④JR本宮駅 東西自由通路ロビー 14:00―
 
 JR本宮駅では FMラジオ局『MotComもとみや』のスタッフにお世話になる、と伺っており、電話で打ち合わせをしていたのですが、私の時間の管理の仕方にミスがあり、到着の時間が予定より15分遅れ、お客様を待たせてしまいました。バスが駅のロータリーに到着すると、誰かの「わあ、あんなにいる!」との驚きの声が聞こえてドッキリ。駅の2階には人集りが。駅の構内なので、この時間帯に電車を利用する方々が立ち寄って聴いてくださるのかな、立ち見だったら人数も少ないだろうな、との私の勝手な思い込みとは裏腹に、30名はいると思われる老若男女が、暑い中通路に立って私たちの到着を待っていてくださったのです。(座る場所もちょっとはありましたが。。。) ベビーカーの赤ちゃん、お子さんもいらっしゃいます。
 
   慌てて準備をして着席してみると、お客様との距離がメチャ近いのです。アップボウだと、左のベンチにお座りの方を弓で突っついてしまいそうです。それでもお客様は一言の苦情も言わずに、私たちの演奏を食い入るように聴いてくださるのでした。本宮の皆様のなんと忍耐深いことでしょうか。皆様、「遅れてごめんなさい、そしてわざわざいらしてくださってありがとうございます」との気持ちで一生懸命演奏しました。チェロの伴奏による《ふるさと浪江》、《ふるさと》の合唱が駅の通路で響くとは夢にも思っていませんでした。FMラジオ局のパーソナリティーの方が合唱を指導しておられて、生徒さんを誘ってくださった、と後で伺いました。本宮駅でもアンコールは《会津磐梯山》。宮腰さんが奏でる力強いメロディーにのって、全身全霊を込めて演奏しました。
 
 コンサートが終わると、「私、昨日のコンサートにも行ったのよ。感動したので今日も楽しみだった」と声をかけてくれた方がおられました。そしてコンサートのプログラムに私たちのサインを求められるのでした。「遠くからやってきて元気づけてくれて本当にありがとう」、「初めてチェロの音を聴いた。ジーンときました」などたくさんのお言葉をいただきました。美しい福島の風景の写真をプレゼントしてくださった方もおられました。またお子さんがチェロを習い始めた、という方からチェロについての質問もありました。チェロを弾いている男の子と少しお話ができて楽しんでくれていたようだったので、今回のふくしまチェロの活動が、子どもたちにも引き継がれて未来に発展していくと嬉しいな、と思いました。
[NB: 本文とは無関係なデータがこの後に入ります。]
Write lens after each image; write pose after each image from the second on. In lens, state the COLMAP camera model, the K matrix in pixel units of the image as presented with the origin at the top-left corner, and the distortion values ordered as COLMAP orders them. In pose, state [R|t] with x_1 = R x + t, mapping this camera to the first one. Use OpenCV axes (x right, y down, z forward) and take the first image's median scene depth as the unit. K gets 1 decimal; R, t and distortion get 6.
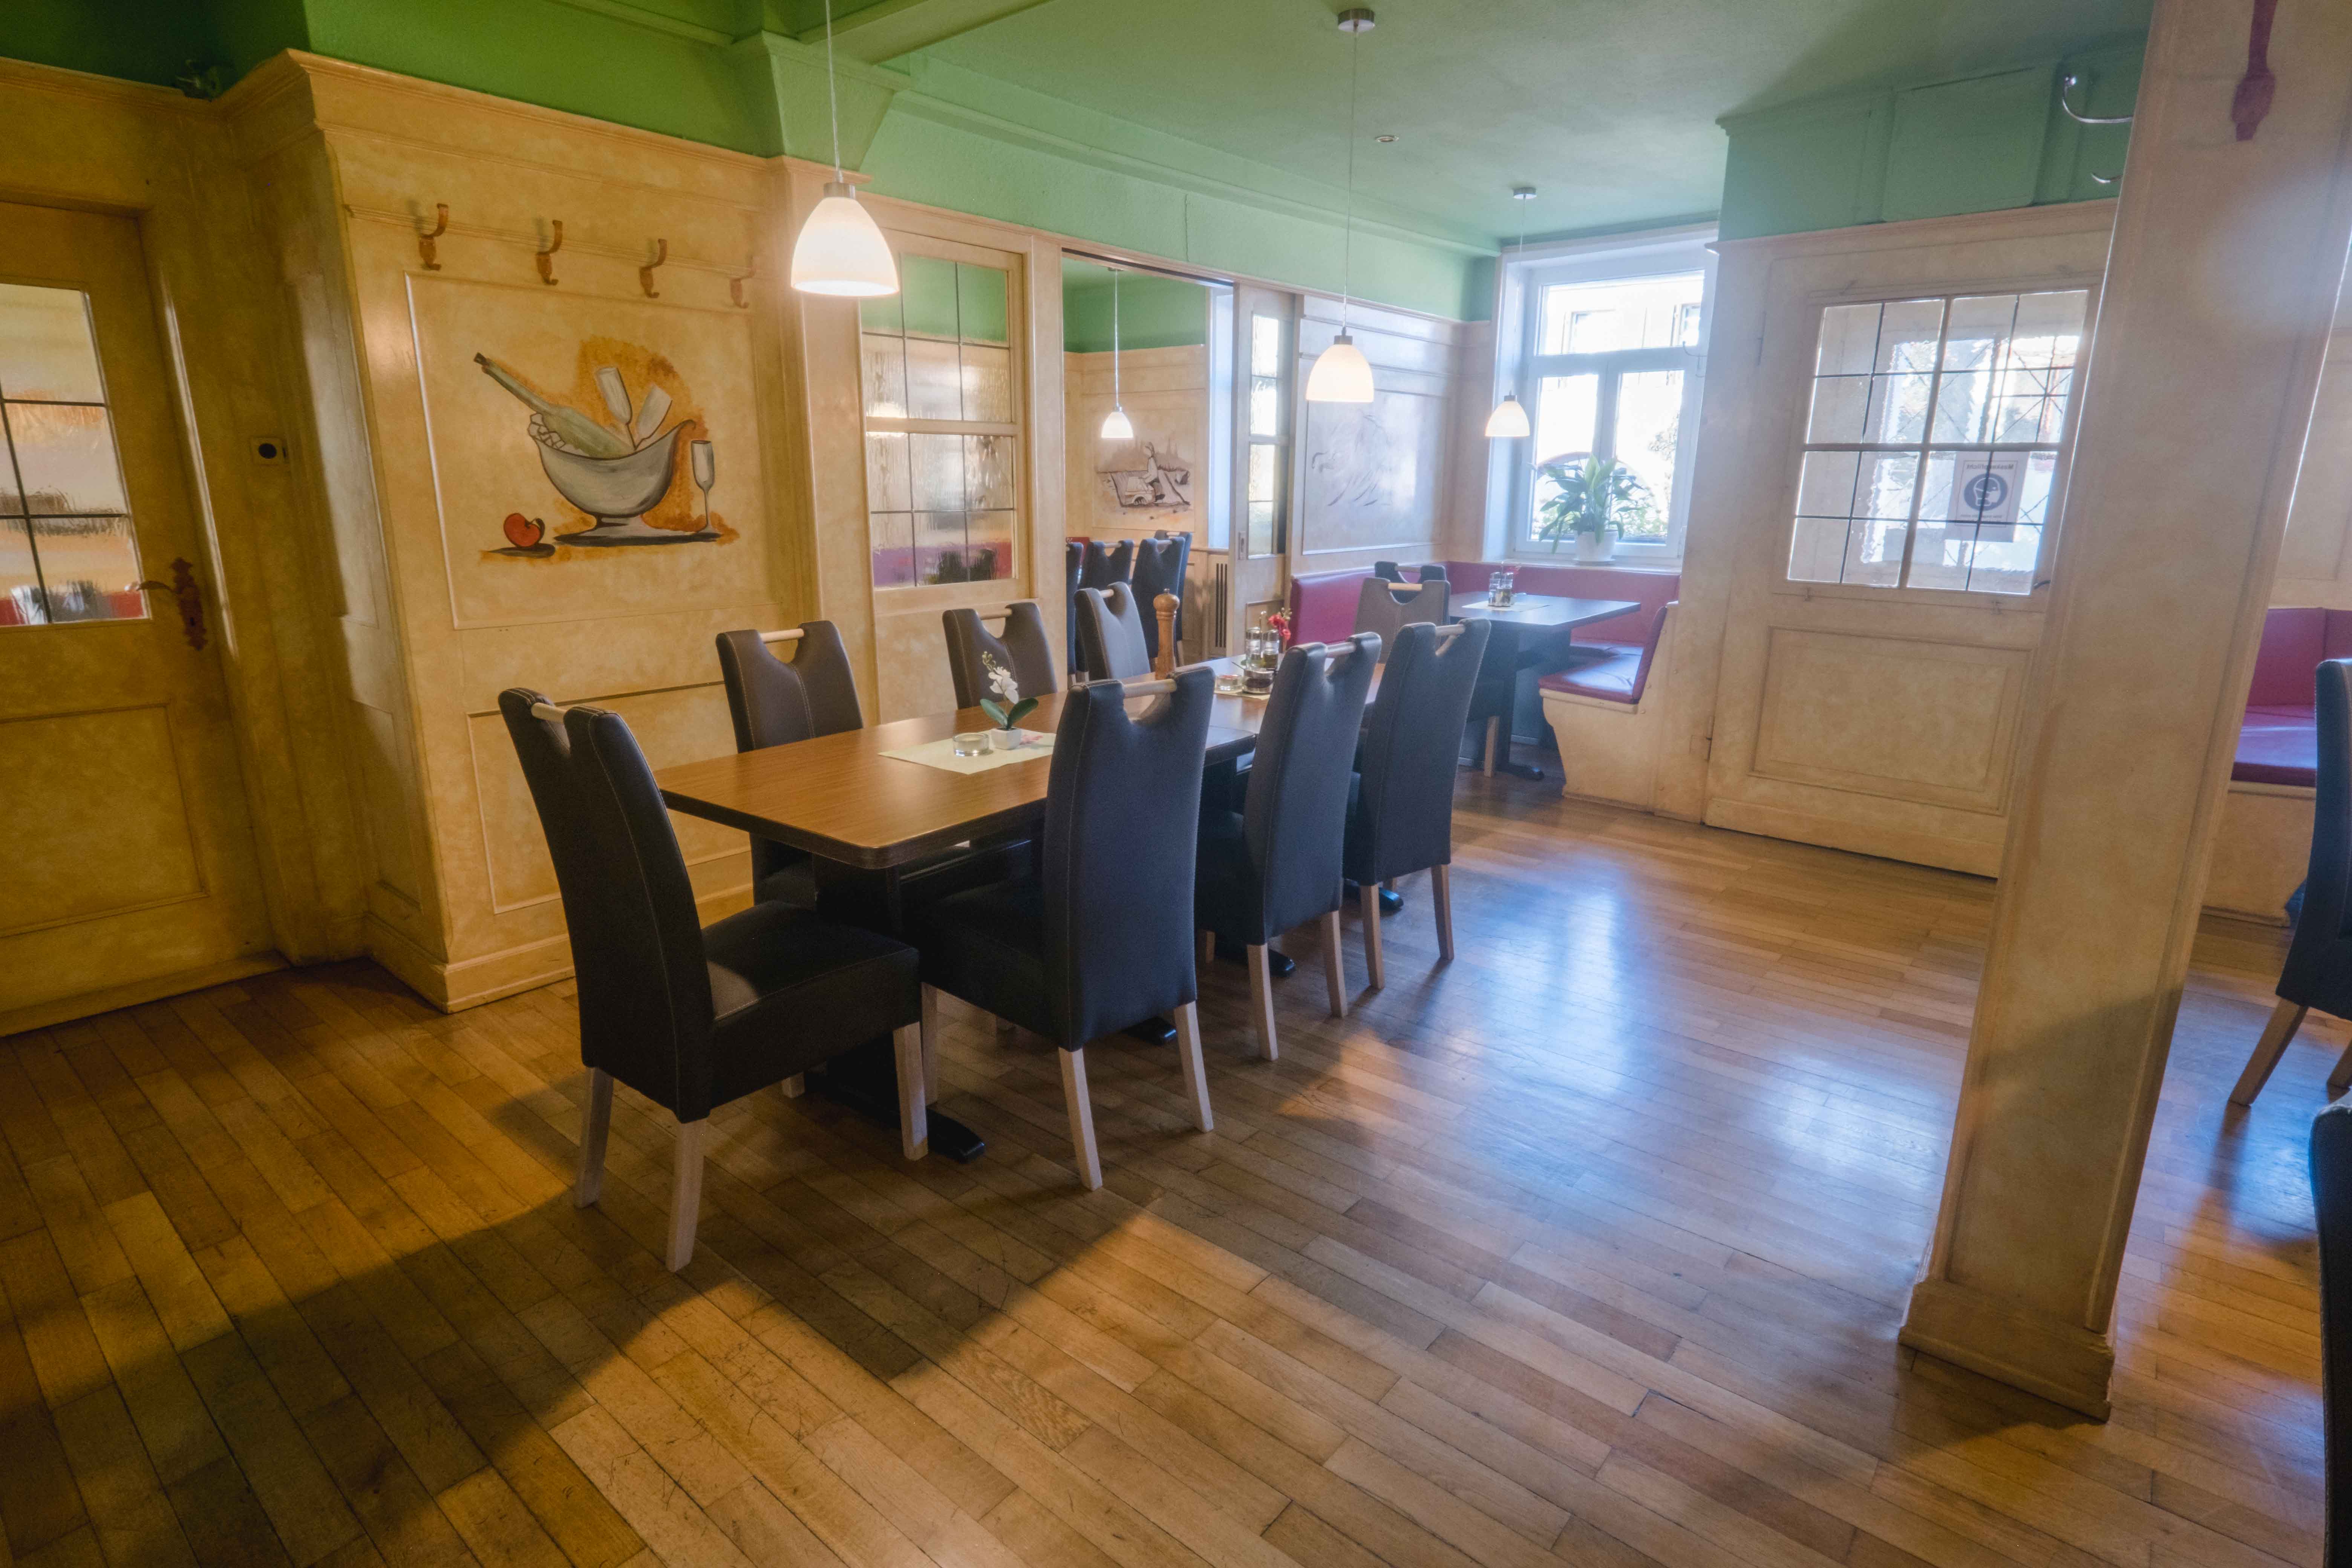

 浪江出身の女性からは、尊い寄付金を預かりました。「(実行委員の)齋藤さんには音楽で助けてもらいました。一緒に歌を歌って本当に助けてもらったんですよ。齋藤さんによろしく言ってくださいね」と。そして「『ふるさと浪江』の歌に振り付けをして踊り始めたのが私たちのところからです。今も一緒に踊りたいくらいでした。色んなところでこの踊りを披露したんですよ」と歌にまつわるエピソードもお話しくださいました。
 
 14名の参加者は福島に乗ってバスで戻るグループと、本宮から電車に乗って帰路に向かう2グループに分かれなくてはいけません。お別れしたくないけれど、集合写真を撮ってそれぞれの目的地へと。。。本宮から電車に乗られた方は一本遅くなってしまいましたね。ごめんなさい。またぜひ一緒に演奏したいです。ありがとうございました。お元気で〜。
 
振り返って
 
   キャラバンに行く前は「どんな方々が来てくださるのかな」、となんとなく心配していましたが、コンサートに参加してお客様の反応に触れ、「来てよかった。参加してよかった」と何度も思いました。と同時に、逆に地域の方から我慢強さや不屈の精神、元気・勇気をいただきました。短い時間でしたが生の声に触れられた本当に良い経験になりました。震災を風化させない、「忘れていませんよ、覚えていますよ」、「応援していますよ」というメッセージをこれからも送り続けられるような活動ができたら、と思います。めいっぱい演奏でお時間をいただいたため、次回はお客様とお話しをしたり、交流する時間が持てたら、さらにさらに素晴らしいキャラバンコンサートとなることでしょう。
   
 実行委員の方々には、コース設定の下見など、準備が大変だったと思いますが、他では経験できない素晴らしい企画でした。一緒に演奏した方々にも、スタッフの皆さんにも感謝感激です。心から感謝申し上げます。ありがとうございました。
 
追記
 
    報告書を書くにあたり、参加者の皆様にアンケートを送り、参加した感想、お客様の反応、お客様から頂いた感想などを回答していただきました。「このようなキャラバンコンサートに また参加してみたいです」と全員が声を揃えておっしゃっています。この報告文は参加者のお声をできるだけそのままの形で「」を付けずに引用させていただきながら、一つの声としてまとめました。
 
     今回のキャラバンで、私は司会の役を引き受けましたが、何をどのようにして良いか分からず、良き同僚でアナウンサーの佐藤知子さんにSOSを出してアドバイスをいただきました。その際、佐藤さんが2015年に仙台で行なわれたチェロ・コンサートのアナウンサーだった、ということを知りました。奇遇というか、神様の摂理というのでしょうか。「キャラバンコンサートはきっとうまくいく」とその時確信したのでした。このような素晴らしい経験をさせていただきありがとうございました。お世話になった多くの皆様、一緒に演奏をしてくださったチェリストの皆様、そして聴きに来てくださった福島の皆様に改めてお礼を申し上げます。